How to complete this task —
Tally the lines below that contain the word "agreement", then give the tally and nothing more.

==============================

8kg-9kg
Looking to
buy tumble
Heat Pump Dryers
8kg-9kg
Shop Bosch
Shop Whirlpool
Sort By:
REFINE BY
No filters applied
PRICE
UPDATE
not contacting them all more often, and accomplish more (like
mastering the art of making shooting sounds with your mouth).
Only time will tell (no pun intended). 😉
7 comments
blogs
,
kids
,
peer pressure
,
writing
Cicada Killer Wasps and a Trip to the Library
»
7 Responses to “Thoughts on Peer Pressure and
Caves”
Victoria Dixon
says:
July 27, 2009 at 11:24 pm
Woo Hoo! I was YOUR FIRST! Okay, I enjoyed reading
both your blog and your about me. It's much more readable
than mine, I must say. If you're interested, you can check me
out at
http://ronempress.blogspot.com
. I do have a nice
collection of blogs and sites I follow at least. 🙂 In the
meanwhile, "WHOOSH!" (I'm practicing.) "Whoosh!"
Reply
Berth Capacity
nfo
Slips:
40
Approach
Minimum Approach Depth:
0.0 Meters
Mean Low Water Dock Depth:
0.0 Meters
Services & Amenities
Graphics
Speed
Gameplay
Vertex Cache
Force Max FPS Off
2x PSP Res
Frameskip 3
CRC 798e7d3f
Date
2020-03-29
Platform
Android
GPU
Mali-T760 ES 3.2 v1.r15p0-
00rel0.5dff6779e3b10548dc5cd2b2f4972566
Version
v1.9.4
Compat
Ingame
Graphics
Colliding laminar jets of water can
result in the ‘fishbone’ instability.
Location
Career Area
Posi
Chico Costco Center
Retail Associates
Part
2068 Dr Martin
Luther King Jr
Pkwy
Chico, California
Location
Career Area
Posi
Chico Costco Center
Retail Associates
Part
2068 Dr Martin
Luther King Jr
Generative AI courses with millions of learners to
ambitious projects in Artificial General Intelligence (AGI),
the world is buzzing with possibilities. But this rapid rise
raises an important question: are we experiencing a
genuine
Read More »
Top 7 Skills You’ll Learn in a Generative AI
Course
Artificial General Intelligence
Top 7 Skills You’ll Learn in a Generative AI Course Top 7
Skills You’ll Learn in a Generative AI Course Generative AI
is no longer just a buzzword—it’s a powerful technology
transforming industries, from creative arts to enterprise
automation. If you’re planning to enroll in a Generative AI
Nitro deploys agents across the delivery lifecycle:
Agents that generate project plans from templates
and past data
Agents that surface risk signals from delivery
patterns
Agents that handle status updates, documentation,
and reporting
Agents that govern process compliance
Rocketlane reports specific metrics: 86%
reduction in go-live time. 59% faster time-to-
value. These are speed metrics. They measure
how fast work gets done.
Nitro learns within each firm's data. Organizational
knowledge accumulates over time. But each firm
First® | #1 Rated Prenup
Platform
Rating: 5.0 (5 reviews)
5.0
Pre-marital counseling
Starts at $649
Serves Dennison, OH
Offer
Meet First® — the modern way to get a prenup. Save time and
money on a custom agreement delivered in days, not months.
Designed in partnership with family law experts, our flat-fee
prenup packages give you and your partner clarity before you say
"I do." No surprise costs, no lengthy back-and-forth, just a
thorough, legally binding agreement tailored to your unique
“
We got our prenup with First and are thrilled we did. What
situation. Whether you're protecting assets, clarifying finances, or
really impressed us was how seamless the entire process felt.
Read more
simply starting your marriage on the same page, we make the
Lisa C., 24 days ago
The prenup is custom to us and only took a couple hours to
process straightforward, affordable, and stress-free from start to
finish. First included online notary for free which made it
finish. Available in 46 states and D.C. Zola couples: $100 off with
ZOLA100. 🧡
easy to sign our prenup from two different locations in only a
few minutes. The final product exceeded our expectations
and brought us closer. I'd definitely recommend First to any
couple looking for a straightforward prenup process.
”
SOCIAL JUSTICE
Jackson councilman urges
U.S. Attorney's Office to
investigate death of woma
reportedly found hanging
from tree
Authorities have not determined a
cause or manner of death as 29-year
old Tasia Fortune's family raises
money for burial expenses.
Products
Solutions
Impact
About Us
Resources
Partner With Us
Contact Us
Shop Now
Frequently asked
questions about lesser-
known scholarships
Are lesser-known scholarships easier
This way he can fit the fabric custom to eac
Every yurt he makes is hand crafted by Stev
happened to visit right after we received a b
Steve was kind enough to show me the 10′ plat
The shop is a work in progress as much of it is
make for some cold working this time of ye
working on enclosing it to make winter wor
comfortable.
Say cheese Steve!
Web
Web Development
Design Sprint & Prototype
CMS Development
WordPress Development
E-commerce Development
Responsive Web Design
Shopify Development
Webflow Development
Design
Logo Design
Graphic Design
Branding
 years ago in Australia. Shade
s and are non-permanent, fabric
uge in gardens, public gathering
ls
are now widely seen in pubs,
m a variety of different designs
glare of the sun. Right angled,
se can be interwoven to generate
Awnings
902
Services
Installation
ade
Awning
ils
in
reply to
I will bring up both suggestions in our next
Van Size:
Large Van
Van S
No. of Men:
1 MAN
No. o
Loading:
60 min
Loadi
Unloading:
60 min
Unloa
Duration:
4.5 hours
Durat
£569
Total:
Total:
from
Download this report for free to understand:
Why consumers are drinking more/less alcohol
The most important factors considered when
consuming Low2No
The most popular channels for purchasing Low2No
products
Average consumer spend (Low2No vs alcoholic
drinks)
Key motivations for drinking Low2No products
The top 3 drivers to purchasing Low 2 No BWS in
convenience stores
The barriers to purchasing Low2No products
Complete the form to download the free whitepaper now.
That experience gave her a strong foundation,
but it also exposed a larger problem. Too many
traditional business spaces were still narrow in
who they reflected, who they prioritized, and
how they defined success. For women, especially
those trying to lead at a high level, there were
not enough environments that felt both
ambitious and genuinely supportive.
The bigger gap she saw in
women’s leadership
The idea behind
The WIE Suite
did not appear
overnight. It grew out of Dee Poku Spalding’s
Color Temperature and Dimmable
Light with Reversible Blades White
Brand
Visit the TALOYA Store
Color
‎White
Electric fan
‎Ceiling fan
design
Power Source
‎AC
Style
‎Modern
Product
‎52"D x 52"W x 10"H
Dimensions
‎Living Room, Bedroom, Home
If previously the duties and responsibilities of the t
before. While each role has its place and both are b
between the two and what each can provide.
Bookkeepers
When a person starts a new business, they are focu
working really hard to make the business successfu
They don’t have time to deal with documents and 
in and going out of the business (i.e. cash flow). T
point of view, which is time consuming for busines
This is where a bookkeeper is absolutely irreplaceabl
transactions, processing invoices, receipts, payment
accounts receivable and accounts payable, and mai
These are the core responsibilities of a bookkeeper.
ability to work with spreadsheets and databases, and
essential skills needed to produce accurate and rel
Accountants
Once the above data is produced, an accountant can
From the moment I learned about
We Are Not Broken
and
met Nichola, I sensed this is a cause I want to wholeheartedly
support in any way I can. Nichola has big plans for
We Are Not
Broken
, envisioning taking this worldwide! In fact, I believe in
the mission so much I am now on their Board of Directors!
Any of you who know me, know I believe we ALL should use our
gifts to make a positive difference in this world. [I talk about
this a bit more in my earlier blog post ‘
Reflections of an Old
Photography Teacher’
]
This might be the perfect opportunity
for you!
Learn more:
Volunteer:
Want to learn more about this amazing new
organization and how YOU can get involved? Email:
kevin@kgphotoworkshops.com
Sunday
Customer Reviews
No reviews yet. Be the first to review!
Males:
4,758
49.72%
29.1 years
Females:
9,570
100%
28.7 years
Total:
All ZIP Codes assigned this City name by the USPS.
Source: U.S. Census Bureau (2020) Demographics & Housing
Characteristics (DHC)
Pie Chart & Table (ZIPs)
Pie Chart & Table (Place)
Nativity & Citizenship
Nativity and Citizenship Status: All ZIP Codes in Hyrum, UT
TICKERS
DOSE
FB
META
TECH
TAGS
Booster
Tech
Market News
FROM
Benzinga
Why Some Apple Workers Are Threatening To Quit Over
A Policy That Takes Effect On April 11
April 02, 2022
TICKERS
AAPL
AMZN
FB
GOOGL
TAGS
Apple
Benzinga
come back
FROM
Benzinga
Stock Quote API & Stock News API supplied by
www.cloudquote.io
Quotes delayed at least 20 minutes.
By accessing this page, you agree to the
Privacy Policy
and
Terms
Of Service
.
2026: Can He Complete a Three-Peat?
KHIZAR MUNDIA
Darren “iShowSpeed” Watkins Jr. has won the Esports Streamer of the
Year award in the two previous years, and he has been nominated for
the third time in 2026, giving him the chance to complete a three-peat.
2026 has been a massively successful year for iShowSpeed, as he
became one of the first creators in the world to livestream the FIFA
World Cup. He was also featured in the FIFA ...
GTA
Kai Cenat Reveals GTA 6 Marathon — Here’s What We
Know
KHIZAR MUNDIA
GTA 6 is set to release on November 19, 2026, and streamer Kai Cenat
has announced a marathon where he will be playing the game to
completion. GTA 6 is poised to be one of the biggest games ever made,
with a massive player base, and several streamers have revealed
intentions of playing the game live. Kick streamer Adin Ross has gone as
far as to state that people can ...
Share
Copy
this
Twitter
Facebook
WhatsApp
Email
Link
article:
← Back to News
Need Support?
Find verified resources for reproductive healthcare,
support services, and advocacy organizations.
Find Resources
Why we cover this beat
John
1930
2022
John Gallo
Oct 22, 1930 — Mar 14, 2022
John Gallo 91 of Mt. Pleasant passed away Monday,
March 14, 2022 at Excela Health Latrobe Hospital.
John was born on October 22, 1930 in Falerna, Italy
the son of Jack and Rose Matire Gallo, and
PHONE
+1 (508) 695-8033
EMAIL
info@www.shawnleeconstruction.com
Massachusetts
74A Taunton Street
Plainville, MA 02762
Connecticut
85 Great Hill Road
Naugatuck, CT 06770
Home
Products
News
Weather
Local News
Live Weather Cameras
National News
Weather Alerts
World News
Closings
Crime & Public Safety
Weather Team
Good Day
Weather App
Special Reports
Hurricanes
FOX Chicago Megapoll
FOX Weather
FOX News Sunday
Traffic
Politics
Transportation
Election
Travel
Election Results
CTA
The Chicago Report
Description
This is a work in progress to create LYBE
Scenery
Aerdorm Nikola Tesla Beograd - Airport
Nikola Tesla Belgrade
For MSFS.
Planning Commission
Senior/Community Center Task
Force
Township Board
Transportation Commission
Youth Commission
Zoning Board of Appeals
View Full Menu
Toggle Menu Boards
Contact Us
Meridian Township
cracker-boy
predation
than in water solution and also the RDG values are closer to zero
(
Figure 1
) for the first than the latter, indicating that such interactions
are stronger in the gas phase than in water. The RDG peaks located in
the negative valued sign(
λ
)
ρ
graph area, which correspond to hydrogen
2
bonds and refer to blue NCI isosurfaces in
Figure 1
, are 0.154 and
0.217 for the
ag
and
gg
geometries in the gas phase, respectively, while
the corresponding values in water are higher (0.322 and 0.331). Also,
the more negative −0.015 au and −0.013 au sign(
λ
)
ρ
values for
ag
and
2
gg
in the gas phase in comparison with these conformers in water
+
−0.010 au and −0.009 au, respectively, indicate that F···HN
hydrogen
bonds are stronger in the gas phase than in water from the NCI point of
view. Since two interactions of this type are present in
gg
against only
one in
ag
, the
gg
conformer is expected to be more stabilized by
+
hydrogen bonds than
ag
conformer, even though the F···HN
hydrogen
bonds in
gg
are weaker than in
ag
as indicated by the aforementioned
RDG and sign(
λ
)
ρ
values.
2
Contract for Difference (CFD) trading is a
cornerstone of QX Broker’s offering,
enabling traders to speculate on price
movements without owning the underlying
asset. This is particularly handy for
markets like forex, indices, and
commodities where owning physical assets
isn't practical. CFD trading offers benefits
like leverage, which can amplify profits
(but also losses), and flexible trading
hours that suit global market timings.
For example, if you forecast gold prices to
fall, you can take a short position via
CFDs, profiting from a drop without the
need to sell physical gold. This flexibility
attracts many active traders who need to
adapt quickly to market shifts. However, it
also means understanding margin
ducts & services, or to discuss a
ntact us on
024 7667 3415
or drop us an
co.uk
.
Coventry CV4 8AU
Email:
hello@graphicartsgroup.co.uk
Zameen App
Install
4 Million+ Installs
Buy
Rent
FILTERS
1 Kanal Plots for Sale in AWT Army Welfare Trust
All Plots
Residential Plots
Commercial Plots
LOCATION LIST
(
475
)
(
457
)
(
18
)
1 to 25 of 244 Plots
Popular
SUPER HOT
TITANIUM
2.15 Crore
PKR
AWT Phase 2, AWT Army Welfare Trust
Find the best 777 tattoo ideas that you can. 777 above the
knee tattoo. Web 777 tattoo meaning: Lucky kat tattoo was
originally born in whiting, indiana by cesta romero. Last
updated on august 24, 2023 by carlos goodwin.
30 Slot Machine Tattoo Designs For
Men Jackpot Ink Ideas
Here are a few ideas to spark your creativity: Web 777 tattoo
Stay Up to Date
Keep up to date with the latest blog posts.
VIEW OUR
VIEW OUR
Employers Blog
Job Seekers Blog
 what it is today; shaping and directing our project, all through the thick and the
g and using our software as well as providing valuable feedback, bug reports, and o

==============================

Task result —
2